One of the questions I've been given as an exercise is thus;
Let $\mathbb{V} = \{1, 2, 3, 4, 5, 6\}$ and $\mathbb{B} = \{ \{1, 2, 3\}, \{1, 5, 6\}, \{3, 4, 5\}, \{2, 4, 6\} \}$. Determine $|Aut(\mathbb{V}, \mathbb{B})|$.
With this, I'm a little confused. I've noted that, at least initially, the permutation shifting the blocks is $(1,3,5)(2,4,6)$. If I fix the element $1$, then the permutations $(2,5)(3,6)$ and $(2,6)(3,5)$ also map the blocks to themselves. If I try to fix two elements, I find that I can't find any such automorphism. But, I'm not sure where to go from here.

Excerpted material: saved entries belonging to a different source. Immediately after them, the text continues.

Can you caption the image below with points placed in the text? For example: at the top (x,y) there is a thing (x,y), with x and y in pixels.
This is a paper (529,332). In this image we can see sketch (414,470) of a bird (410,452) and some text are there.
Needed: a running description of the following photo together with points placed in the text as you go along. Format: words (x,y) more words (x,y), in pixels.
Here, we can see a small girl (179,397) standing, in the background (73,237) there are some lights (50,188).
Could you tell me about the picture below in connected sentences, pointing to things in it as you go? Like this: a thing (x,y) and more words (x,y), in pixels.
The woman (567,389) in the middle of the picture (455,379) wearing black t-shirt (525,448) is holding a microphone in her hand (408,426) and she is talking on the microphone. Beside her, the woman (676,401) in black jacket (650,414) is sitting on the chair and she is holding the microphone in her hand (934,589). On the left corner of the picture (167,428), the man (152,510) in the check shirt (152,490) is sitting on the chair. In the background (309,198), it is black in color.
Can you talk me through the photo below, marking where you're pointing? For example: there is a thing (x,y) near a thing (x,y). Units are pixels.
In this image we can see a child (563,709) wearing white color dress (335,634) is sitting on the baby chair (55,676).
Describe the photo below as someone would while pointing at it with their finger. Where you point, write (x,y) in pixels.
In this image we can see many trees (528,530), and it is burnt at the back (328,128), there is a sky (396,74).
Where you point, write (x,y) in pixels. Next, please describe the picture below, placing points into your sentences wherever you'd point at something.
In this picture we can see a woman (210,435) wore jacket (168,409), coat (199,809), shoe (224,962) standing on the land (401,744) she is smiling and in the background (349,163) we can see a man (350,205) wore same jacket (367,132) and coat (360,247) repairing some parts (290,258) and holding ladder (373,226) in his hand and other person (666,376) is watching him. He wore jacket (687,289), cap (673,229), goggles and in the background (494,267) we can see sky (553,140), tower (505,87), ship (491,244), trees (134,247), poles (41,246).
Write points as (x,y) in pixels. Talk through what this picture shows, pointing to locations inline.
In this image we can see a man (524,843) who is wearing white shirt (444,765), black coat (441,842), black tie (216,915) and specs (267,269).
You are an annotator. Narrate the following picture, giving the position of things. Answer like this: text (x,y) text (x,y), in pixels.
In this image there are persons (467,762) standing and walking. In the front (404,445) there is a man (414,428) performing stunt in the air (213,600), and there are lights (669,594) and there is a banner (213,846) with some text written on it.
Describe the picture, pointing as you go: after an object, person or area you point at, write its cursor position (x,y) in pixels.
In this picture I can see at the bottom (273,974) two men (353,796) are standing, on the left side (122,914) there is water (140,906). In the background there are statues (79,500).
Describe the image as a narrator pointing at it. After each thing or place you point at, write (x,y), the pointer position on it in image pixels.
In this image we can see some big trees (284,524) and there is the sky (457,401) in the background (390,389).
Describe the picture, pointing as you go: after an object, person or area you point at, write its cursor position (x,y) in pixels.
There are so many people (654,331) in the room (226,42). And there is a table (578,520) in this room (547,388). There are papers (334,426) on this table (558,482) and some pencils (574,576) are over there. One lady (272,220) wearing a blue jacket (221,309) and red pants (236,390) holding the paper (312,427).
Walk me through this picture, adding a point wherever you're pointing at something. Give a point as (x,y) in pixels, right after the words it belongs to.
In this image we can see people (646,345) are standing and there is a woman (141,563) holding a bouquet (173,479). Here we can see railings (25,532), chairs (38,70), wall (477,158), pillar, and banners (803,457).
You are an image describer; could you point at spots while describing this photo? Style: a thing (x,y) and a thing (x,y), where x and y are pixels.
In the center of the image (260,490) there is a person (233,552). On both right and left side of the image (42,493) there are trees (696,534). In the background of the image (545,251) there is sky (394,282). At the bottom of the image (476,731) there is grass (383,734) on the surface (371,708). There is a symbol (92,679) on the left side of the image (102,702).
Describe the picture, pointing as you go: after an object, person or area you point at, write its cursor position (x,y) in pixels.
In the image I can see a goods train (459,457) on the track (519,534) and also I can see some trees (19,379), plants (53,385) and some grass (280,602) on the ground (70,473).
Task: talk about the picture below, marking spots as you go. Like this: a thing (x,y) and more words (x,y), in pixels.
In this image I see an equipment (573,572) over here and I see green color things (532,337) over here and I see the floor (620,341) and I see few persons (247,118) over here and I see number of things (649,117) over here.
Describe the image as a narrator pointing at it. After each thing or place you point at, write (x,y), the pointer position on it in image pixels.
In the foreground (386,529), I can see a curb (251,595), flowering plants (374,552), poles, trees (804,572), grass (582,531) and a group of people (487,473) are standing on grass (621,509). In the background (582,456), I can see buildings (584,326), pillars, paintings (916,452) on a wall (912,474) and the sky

I'm under the impression that I have to use the Orbit-Stabilizer Theorem, but again, my implementation of this is a bit dodgy. If anyone could point me towards some information or areas in which I could read about this topic of group theory within the context of designs, that'd be much appreciated.
You could show that there are only four automorphisms fixing $1$, namely, $(2,5)(4,6)$, $(2,6)(3,5)$, $(2,3)(5,6)$ and the identity. These together with $(1,3,5)(2,4,6)$ generate a transitive group (i.e. there is a single orbit), so by the Orbit-Stabilizer Theorem, the full automorphism group $G$ has order $6 \times 4 = 24$.
It is not clear what exactly they mean by "determine". The three automorphisms you have found generate $G$, so you could say that you have determined it. It would be tedious if they expected you to write down all $24$ permutations.